# golf cart making grinding noise



## ribber

txt gas golf cart is making a grinding or clicking noise when going forward. does anyone know about the rear end in these. i can't find anywhere to check oil or if it even has oil. bad bearing, gears, or clutch maybe?


----------



## mdgmc84

My first guess would be the bearings going out. Usually if a differential is low on oil it will whine first. but idk much about golf carts. Also one thought if it has brakes on the rear end it could be one has locked up or is draging. that would make a pretty bad grinding noise.


----------



## rjcruiser

I believe the rear end uses the engine oil for lubrication.

I have seen carts at one of the repair shops I frequented where the cart was ridden hard in a field and a chunk was taken out of the rear diff.  Oil drained out and the motor was burned up.

Does it make the noise when the cart is up in the air and the wheels are off?


----------



## ribber

rjcruiser said:


> I believe the rear end uses the engine oil for lubrication.

• WRITTEN TASKS:
(a) Please write out the part of the golf cart forum thread starting at "I have seen" and ending at "wheels are off?".
(b) Update the lines of the records starting at the line containing "common name: Glazed cup" and ending at the last line of the records, replacing "phylum" with "division" and leaving everything else unchanged. Give only those lines.

• MATERIAL FOR THIS EXERCISE:
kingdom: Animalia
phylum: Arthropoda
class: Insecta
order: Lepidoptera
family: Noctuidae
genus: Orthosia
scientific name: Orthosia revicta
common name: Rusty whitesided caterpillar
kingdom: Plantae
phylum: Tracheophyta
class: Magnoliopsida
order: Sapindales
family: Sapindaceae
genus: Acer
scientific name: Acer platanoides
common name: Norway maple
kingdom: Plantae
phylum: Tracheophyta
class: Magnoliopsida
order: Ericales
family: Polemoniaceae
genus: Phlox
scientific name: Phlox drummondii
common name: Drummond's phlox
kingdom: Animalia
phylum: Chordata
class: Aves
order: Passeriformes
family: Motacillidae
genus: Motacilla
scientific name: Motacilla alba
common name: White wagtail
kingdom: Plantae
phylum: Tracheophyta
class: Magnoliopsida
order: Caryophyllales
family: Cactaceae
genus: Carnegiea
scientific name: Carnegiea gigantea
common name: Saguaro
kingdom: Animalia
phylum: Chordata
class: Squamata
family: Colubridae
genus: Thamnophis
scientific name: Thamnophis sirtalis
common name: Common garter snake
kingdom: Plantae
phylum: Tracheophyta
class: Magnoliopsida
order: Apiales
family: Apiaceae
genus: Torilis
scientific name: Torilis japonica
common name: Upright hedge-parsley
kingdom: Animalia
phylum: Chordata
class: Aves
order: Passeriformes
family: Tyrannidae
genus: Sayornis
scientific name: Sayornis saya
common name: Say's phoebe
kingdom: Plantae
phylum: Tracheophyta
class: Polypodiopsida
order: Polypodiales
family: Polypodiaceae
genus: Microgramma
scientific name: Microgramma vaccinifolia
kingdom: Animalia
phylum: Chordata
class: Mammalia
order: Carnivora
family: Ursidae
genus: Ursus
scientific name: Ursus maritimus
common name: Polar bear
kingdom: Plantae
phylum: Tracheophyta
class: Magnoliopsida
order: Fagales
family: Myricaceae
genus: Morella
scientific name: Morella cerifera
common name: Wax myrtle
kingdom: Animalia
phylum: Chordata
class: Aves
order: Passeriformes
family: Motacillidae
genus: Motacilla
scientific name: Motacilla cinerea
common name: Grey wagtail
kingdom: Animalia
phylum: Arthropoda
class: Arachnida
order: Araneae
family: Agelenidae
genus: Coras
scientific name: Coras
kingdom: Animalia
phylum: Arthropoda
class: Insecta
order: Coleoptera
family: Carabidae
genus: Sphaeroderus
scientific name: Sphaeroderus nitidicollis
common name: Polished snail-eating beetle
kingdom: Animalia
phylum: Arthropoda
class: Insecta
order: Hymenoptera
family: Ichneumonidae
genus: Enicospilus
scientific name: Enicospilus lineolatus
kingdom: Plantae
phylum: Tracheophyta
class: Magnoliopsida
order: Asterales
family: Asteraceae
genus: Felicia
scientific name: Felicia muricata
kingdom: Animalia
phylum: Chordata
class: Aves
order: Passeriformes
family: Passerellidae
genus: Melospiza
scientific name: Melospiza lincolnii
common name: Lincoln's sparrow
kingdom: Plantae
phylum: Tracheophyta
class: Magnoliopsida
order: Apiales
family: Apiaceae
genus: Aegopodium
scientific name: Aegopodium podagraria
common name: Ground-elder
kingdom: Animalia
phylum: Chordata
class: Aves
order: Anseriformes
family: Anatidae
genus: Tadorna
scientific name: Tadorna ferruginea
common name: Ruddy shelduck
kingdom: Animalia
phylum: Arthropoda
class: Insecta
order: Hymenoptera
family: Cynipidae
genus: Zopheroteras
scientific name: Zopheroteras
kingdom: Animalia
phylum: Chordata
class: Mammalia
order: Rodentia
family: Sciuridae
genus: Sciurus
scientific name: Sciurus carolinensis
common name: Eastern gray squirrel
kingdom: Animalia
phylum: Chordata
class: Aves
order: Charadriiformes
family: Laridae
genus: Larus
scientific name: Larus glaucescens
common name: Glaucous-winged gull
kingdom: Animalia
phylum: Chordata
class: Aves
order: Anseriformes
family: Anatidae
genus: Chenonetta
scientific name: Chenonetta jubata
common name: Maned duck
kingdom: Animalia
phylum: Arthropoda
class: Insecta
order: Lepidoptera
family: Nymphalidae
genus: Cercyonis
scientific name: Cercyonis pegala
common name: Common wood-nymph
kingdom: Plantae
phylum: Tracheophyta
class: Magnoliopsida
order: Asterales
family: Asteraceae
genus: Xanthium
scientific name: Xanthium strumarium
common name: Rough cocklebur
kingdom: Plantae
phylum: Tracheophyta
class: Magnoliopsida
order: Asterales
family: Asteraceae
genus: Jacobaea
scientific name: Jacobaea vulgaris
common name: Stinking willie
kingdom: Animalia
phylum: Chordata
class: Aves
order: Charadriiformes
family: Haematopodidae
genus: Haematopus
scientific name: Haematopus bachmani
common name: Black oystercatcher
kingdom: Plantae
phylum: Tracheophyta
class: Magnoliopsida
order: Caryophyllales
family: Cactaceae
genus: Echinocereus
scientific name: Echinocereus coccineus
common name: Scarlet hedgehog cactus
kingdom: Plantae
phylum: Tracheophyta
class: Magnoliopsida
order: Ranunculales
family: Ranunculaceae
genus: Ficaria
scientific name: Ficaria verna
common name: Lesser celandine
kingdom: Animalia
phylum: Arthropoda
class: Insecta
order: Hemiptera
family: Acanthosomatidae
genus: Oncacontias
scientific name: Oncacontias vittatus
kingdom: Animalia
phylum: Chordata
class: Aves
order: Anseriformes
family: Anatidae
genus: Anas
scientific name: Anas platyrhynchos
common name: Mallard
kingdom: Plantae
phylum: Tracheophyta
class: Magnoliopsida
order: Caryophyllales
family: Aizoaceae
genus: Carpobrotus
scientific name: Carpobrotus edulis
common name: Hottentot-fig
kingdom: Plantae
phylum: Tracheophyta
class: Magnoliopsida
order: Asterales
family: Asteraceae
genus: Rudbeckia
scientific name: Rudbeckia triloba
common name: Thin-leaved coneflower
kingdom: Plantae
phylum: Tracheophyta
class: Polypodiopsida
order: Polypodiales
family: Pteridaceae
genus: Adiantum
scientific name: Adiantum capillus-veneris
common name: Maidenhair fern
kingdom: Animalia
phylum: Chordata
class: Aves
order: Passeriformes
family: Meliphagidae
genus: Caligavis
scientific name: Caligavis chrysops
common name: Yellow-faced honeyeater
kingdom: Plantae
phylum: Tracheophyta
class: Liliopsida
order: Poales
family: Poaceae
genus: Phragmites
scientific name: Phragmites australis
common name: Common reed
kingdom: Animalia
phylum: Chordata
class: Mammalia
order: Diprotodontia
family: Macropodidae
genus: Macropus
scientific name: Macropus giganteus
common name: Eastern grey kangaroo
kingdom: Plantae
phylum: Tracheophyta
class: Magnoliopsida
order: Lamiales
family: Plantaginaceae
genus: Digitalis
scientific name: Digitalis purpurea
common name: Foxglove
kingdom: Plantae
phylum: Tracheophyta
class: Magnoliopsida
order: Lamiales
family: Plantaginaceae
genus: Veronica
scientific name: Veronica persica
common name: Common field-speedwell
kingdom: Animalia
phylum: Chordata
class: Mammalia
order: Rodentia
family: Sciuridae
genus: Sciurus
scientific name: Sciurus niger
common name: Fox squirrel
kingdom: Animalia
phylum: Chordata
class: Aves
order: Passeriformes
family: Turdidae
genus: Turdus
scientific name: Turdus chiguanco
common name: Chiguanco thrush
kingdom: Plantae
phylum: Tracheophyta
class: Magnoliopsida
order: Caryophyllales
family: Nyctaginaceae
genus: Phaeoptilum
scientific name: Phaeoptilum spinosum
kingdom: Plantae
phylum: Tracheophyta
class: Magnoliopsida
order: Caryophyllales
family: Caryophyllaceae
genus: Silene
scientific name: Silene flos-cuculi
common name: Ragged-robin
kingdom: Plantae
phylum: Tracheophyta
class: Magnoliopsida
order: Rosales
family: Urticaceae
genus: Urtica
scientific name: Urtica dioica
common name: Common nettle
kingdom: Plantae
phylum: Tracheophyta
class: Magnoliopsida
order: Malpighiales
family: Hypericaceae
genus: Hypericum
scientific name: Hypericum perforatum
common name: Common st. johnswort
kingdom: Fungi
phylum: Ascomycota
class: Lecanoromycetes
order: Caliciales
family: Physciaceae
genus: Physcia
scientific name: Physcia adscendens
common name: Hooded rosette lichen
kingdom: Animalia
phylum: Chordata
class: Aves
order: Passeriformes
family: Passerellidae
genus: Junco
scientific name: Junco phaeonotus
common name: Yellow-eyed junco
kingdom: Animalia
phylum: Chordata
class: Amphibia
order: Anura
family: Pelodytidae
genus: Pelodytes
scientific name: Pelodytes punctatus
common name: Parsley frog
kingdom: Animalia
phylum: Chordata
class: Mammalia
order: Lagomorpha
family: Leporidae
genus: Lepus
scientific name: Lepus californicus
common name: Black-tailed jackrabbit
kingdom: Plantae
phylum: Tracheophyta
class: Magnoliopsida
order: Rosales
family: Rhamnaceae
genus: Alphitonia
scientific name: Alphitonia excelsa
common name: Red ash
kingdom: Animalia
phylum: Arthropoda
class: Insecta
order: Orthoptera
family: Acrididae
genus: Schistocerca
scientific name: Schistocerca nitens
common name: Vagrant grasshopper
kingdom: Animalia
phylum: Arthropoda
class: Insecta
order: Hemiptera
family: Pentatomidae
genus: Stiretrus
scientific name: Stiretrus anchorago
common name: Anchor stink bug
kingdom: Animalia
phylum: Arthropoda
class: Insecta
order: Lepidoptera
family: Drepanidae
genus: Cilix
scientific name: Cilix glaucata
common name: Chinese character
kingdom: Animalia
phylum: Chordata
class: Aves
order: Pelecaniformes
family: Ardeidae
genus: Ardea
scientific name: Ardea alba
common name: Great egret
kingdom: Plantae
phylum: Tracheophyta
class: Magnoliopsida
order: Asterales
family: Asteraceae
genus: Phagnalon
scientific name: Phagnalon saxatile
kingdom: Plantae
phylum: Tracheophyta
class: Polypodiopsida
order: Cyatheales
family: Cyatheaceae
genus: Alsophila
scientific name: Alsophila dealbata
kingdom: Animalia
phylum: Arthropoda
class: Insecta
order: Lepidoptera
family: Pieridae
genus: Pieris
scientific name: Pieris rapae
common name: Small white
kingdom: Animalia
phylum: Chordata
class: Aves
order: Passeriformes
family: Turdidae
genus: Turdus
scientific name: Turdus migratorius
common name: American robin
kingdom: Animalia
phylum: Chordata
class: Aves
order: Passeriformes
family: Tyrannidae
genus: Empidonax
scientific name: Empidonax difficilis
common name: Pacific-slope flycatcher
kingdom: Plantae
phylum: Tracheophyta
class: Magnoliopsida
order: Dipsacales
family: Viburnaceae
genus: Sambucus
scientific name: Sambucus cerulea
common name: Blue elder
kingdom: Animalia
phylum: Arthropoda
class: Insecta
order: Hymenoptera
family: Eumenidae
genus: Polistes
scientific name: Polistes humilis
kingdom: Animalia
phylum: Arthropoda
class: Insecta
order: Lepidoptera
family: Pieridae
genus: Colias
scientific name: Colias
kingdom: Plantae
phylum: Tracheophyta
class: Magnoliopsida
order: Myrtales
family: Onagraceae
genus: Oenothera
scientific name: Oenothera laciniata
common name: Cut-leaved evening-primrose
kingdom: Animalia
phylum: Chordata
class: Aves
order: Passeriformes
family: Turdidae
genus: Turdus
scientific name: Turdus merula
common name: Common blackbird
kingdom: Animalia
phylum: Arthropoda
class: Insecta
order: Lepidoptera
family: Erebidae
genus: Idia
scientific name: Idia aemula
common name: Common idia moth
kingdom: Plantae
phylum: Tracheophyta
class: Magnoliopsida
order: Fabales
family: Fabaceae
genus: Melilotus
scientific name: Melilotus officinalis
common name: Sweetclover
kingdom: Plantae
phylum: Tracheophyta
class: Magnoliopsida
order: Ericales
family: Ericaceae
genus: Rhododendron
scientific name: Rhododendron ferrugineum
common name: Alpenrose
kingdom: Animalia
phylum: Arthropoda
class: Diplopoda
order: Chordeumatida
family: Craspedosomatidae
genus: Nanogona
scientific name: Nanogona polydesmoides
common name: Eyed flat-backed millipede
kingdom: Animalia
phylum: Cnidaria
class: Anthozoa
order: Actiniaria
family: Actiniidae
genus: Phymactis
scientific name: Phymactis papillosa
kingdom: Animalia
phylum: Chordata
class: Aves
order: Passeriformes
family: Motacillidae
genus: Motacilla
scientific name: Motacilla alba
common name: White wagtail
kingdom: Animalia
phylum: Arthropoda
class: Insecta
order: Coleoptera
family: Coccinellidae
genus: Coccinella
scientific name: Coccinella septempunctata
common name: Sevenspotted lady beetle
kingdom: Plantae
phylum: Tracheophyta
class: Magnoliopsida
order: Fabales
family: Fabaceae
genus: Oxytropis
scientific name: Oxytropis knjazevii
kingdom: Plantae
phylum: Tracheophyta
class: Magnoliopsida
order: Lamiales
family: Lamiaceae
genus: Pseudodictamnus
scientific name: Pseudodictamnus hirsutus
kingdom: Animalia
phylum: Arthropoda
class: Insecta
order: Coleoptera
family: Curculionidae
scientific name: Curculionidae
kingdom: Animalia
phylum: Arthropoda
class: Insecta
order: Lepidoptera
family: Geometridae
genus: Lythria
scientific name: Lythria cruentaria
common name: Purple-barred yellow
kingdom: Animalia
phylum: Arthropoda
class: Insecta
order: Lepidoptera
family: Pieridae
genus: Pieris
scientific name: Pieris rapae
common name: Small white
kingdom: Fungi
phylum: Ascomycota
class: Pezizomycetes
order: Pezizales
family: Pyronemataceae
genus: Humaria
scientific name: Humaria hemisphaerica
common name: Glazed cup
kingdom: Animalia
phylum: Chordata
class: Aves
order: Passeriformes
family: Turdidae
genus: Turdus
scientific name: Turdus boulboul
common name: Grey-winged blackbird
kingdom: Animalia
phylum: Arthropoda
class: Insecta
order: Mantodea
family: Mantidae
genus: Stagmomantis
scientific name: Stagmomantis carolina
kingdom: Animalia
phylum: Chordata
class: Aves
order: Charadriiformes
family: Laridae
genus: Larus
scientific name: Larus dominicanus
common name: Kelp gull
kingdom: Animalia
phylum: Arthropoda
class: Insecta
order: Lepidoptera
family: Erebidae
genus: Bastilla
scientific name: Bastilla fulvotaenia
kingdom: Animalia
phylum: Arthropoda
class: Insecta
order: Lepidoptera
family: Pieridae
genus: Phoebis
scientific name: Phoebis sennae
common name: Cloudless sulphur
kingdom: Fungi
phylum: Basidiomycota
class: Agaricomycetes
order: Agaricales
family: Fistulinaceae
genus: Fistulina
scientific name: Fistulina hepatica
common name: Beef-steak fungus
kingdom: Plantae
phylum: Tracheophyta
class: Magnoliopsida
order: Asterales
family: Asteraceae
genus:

• SOLUTIONS TO THE PROBLEMS:
(a)
I have seen carts at one of the repair shops I frequented where the cart was ridden hard in a field and a chunk was taken out of the rear diff.  Oil drained out and the motor was burned up.

Does it make the noise when the cart is up in the air and the wheels are off?

(b)
common name: Glazed cup
kingdom: Animalia
division: Chordata
class: Aves
order: Passeriformes
family: Turdidae
genus: Turdus
scientific name: Turdus boulboul
common name: Grey-winged blackbird
kingdom: Animalia
division: Arthropoda
class: Insecta
order: Mantodea
family: Mantidae
genus: Stagmomantis
scientific name: Stagmomantis carolina
kingdom: Animalia
division: Chordata
class: Aves
order: Charadriiformes
family: Laridae
genus: Larus
scientific name: Larus dominicanus
common name: Kelp gull
kingdom: Animalia
division: Arthropoda
class: Insecta
order: Lepidoptera
family: Erebidae
genus: Bastilla
scientific name: Bastilla fulvotaenia
kingdom: Animalia
division: Arthropoda
class: Insecta
order: Lepidoptera
family: Pieridae
genus: Phoebis
scientific name: Phoebis sennae
common name: Cloudless sulphur
kingdom: Fungi
division: Basidiomycota
class: Agaricomycetes
order: Agaricales
family: Fistulinaceae
genus: Fistulina
scientific name: Fistulina hepatica
common name: Beef-steak fungus
kingdom: Plantae
division: Tracheophyta
class: Magnoliopsida
order: Asterales
family: Asteraceae
genus:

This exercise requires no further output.